The losses extend to TSMC’s other international sites as well. In Japan, its subsidiary JASM posted a record loss of NT$4.38 billion after launching production of 12-nanometer and older chips in Kumamoto in late 2024. In Germany, its new Dresden facility lost NT$500 million.

Samsung Electronics' advanced foundry plant under construction in Taylor, Texas./Samsung Electronics

Samsung now finds itself in a similar bind. With no major clients yet secured for the Taylor site, analysts warn that the company could face immediate operating losses once the facility comes online — worsened by significantly higher labor and manufacturing costs in the U.S. compared to South Korea, where its domestic foundry business is already running at a loss.

Those financial risks may be contributing to Samsung’s cautious rollout. Although the Taylor facility is reportedly 99.6% complete, the company has delayed importing key equipment — a move attributed to sluggish demand and macroeconomic uncertainty that could limit initial sales.

“Typically, fabs begin importing equipment within three to six months of construction completion,” said a person familiar with the matter. “Samsung has pushed back those steps, likely increasing the risk of having to pay higher tariffs. On top of that, staffing the plant with qualified engineers from Korea will be both logistically and financially burdensome.”

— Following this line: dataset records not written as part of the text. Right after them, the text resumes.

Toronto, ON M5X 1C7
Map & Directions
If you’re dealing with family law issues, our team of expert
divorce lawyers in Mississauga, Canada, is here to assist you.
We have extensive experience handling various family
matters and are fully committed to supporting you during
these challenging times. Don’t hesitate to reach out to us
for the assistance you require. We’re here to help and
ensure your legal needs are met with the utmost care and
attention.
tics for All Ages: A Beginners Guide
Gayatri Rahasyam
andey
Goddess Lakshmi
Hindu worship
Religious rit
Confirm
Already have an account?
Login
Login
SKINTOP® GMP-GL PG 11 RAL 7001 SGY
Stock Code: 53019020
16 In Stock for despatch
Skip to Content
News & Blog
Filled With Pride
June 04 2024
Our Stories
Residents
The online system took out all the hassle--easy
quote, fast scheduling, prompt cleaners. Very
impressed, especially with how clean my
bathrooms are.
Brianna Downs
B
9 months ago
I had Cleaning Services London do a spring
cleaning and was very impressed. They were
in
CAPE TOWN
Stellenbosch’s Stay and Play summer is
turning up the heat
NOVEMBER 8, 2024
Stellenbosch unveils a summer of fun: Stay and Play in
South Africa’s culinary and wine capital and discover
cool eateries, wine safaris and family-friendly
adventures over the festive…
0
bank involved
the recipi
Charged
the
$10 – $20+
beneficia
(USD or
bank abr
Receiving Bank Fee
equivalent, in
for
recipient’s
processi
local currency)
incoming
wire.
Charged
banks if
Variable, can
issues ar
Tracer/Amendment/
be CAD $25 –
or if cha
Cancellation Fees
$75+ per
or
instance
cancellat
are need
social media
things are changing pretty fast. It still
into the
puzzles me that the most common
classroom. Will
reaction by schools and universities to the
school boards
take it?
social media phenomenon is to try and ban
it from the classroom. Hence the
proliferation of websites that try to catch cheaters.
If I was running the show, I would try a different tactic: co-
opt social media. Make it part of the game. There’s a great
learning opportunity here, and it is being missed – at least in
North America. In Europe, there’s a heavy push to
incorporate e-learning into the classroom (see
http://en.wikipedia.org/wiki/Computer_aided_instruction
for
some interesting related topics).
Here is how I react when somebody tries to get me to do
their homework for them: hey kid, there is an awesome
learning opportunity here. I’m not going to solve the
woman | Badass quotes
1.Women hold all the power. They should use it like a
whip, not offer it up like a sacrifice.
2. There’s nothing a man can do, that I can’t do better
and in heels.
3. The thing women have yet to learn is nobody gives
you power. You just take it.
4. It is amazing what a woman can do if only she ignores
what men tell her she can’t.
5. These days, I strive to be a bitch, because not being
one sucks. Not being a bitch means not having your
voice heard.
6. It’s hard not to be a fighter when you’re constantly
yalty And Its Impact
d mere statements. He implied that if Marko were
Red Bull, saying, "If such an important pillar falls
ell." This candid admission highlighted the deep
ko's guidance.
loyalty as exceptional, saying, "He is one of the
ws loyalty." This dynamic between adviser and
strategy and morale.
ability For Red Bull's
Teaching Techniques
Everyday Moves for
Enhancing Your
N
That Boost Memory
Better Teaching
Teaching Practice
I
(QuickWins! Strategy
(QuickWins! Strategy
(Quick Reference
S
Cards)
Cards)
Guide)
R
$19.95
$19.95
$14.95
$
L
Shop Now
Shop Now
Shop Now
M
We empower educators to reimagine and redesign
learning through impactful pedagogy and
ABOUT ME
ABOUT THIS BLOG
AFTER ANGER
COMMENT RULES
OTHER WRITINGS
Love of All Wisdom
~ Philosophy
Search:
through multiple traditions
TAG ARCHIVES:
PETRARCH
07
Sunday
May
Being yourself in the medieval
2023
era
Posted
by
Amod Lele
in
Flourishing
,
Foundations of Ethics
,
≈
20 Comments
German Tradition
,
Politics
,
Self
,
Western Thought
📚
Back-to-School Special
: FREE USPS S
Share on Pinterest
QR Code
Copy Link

That risk looms especially over advanced tools like ASML’s extreme ultraviolet (EUV) lithography machines, which can cost up to 500 billion won ($364 million) each. Tariffs alone could add tens of millions of dollars to the final price per unit.

Meanwhile, Samsung’s foundry division continues to bleed money. After posting a 2 trillion won operating loss in 2023, the unit is estimated to have doubled that deficit to 4 trillion won last year. Analysts expect a further 3 trillion won shortfall in 2025.

With the U.S. plant posing even greater cost and operational risks, industry insiders say Samsung executives are treading carefully. Since Jeon Young-hyun took the helm of the semiconductor division, the company has already slowed capital spending. At its flagship Pyeongtaek campus in South Korea, the rollout of new equipment for the P4 production line has also been pushed back — a sign of a broader pullback in the face of mounting losses.